Monday, August 4, 2025

"Made and Bottled in Kentucky" Is Now on YouTube

 


In 1991, in anticipation of 200 years of Kentucky statehood, which occurred in 1992, the Kentucky legislature appropriated money for the state's public television network, KET, to award grants to independent producers to create original programs about Kentucky subjects.

Although I had lived in Louisville for nine years, by 1991 I was living in Chicago but still spending a lot of time in Kentucky. As the French say, cherchez la femme. She was a photographer, and after visiting some picturesque distillery ruins, we thought about doing a coffee table book. She would take pictures, and I would write about Kentucky's unique whiskey culture. 

It wasn't like now. Bourbon sales were way down and nobody was writing about it.

The relationship broke up, ending the book idea, but I heard about the bicentennial grants and decided to submit a proposal for a documentary about Kentucky bourbon. My career to that point had mostly been writing and occasionally producing TV commercials and industrial films, so writing, producing and directing a TV documentary was not a stretch.

KET loved the idea, but their grant wasn't enough, so I submitted a proposal to the Kentucky Distillers Association (KDA). They had just received a grant from the Federal government for export promotion and gave some of it to me. I hired StudioLink, a video production company in Lexington. I was familiar with Jack Petrey, one of the owners, as a voice talent. He had a great voice with just enough of a Kentucky accent. Mike White was the shooter and editor, and Roger BonDurant did audio and lighting. The three of us were the entire crew and we crisscrossed Kentucky visiting every active distillery and most of the derelict ones. Roger is also a musician. He teamed up with Tim Lake, another Lexington musician, to create original music for the program. 

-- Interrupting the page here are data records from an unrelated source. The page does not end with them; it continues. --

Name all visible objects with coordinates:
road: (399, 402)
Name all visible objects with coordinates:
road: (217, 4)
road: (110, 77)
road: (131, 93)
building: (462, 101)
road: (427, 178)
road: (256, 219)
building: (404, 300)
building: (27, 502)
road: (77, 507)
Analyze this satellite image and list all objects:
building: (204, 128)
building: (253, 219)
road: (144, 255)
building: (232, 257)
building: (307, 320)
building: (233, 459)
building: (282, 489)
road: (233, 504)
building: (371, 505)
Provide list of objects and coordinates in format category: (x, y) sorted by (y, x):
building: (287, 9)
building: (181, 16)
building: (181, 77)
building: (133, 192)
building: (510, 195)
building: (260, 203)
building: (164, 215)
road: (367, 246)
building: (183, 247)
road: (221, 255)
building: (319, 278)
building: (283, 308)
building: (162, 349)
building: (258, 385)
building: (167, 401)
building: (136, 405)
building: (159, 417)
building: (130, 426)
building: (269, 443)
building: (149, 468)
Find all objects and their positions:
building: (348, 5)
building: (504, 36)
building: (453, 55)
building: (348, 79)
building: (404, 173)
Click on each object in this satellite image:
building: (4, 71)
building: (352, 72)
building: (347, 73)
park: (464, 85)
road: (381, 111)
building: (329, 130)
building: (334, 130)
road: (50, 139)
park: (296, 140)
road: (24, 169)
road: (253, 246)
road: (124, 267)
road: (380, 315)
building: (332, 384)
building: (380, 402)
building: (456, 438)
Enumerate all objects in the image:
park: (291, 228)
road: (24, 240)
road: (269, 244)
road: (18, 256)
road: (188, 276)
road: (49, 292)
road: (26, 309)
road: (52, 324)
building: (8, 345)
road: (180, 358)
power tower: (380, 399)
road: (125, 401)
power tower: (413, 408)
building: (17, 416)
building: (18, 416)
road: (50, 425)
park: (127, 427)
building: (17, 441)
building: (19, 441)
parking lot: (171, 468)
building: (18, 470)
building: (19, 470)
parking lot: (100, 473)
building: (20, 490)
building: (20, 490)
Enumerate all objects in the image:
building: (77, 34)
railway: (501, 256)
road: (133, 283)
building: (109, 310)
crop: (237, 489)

I appear only briefly (look for a green jacket) but I conducted all the interviews. Although not involved in this project, I often worked for Donna Lawrence Productions in Louisville and Donna's style was to do real interviews and build a script around that, let the experts tell the story. Today, lots of documentaries are fake, in that the interview subjects aren't answering questions, they're reading a script. Donna's style was not to start with pre-conceived notions as to what the story is. Let the authorities tell the story in their own words, then build a script around that, ideally with no narration. I couldn't do without narration altogether, but you'll notice that many of the interview segments are unusually long, compared to most modern documentaries. 

It was all shot and edited on 1" Betamax, which was state-of-the-art at the time, although it looks pretty crappy now.

And look who I got to talk to! Booker Noe, Jim Beam's grandson, in the living room of the house Jim Beam built. (Booker's son, Fred, lives there now.) I talked to Elmer T. Lee, Jimmy Russell, Jerry Dalton, Max Shapira, Bill Samuels, Ed Foote, Ova Haney, and many others. Bill, because he often appeared in ads for Maker's Mark, was the only one known to the public.

The U.S. economy was in recession in 1991-92 and the rest of my freelance writing business was suffering. Happily, this project was all-consuming, a lot of fun, and also paid some bills.

Everything I've done since then having to do with American whiskey sprang from that experience. 

"Made and Bottled in Kentucky" premiered on KET in June of 1992. It was subsequently syndicated and appeared on most public TV stations in the U.S. I'm told KET still plays it occasionally. I sold it on VHS for many years, then DVD, which ended in 2017. Since then, I've been meaning to make it available digitally and last week I finally did.